Expert's Rating
Pros
- Solid full-QWERTY keyboard
- Good camera/camcorder
Cons
- Small buttons make missteps easy
- Awkward design
Our Verdict
The Pantech Impact provides a solid camera and a full-QWERTY keyboard, but its sensitive touchpad, oddly placed keys, and complicated phone-call mechanics keep it from being a top messaging phone.
The flip phone, which measures 4.2 by 2 by 0.5 inches, is a bit bulky. At 4.5 ounces, it doesn’t seem to weigh much in the hand, but it definitely can sag in a pocket. The 240-by-400-pixel display measures just over 2.6 inches, somewhat small compared with the screens of other phones, but about the same size as a BlackBerry’s display. The screen and the QWERTY keyboard hide on the inside of the flip top. The exterior of the phone has a number pad and a small, inch-wide OLED display that goes dormant when the device is inactive. Included with the Impact are a thick instruction booklet and a wall plug.
Like the Pantech Reveal (
), the Impact maintains a clean start-up screen and hides all of its apps and other items under two tabs: Shortcuts and Menu. The main screen shows the time and date, carrier, and battery power. The Shortcuts section is empty until you place shortcuts to your favorite apps in it. The screen’s clean front is admirable, but having to press an additional button from the main screen to access everything you need on the phone seems tedious. The Menu has ten items: Address Book, Messaging, Mobile Email, Mobile Web, AppCenter, AT&T GPS, YPmobile (Yellow Pages), My Stuff, AT&T Music, and Settings.Strangely, making phone calls on the Impact is more difficult than it should be. To make a call, you must press the Hold button on the phone’s spine to activate a dialer menu on the front display. This setup causes a few problems: First, you have to keep pressing the Hold button in order to dial, and it’s easy to release the button accidentally and cause the keys to stop responding. Second, the phone’s smooth shell means that the number keys have no physical separation, so hitting the wrong key is a strong possibility.

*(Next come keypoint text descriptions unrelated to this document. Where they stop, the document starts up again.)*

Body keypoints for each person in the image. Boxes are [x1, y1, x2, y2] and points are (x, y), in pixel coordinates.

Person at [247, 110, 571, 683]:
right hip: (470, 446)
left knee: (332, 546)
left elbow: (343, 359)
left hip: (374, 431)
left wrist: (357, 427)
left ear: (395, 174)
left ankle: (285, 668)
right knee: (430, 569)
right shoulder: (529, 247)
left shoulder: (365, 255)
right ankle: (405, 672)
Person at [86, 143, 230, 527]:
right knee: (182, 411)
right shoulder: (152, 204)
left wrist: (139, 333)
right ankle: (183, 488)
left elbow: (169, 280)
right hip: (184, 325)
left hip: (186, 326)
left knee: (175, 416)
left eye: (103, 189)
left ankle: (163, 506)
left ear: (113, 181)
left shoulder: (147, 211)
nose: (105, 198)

The key layout on the inside of the phone is a challenge to use, too. The slippery touchpad is located on the upper-right corner, immediately above the back/delete button. While maneuvering around the touchpad, expect to leave a Website or close an application by mistake—a lot. The keyboard is a bit better however, as the keys are responsive and have slight separations between them.
Call quality on the Pantech Impact is about average. A quad-band GSM/GPRS phone using AT&T’s 3G network, the Impact has so-so clarity. The phone is also Bluetooth 2.0 compatible.
Despite the 3G connectivity, the phone’s online multimedia performance isn’t great. In our tests, complex media-driven sites such as ESPN.com loaded fine, though the Impact’s browser doesn’t support Flash. YouTube and other video sites had fair visuals, probably as a result of the phone’s own fuzzy resolution; video downloads seemed to chug along at lesser, EDGE-quality speeds, too.
Offline, however, the Pantech Impact shines in the video department. Though it lacks a flash, the 2-megapixel camera and camcorder seems to absorb nearby brightness well. You can capture shots and video with several different buttons on the Impact (all according to your preference) and serious photogs can adjust brightness levels, composition, and other settings within the device. The sound in videos could be a little higher, but the Impact is quite functional for a feature phone.
The Impact’s other multimedia features are pretty lackluster. The included AT&T Music app has the usual rewind, play/pause, and fast-forward buttons, and a couple other details. Unfortunately the Impact doesn’t come with a USB cable, an accessory that has become commonplace for feature phones. Want to listen to music? You have to buy an additional cord, or purchase tunes exclusively through the AT&T Music store. Once you’re set up, though, the phone has good external speakers.
The Pantech Impact sits awkwardly between text-friendly phones, many of which offer a better design for messaging, and touchscreen powerhouses, all of which are more capable of handling multimedia. Unfortunately, the Impact doesn’t quite succeed at either task.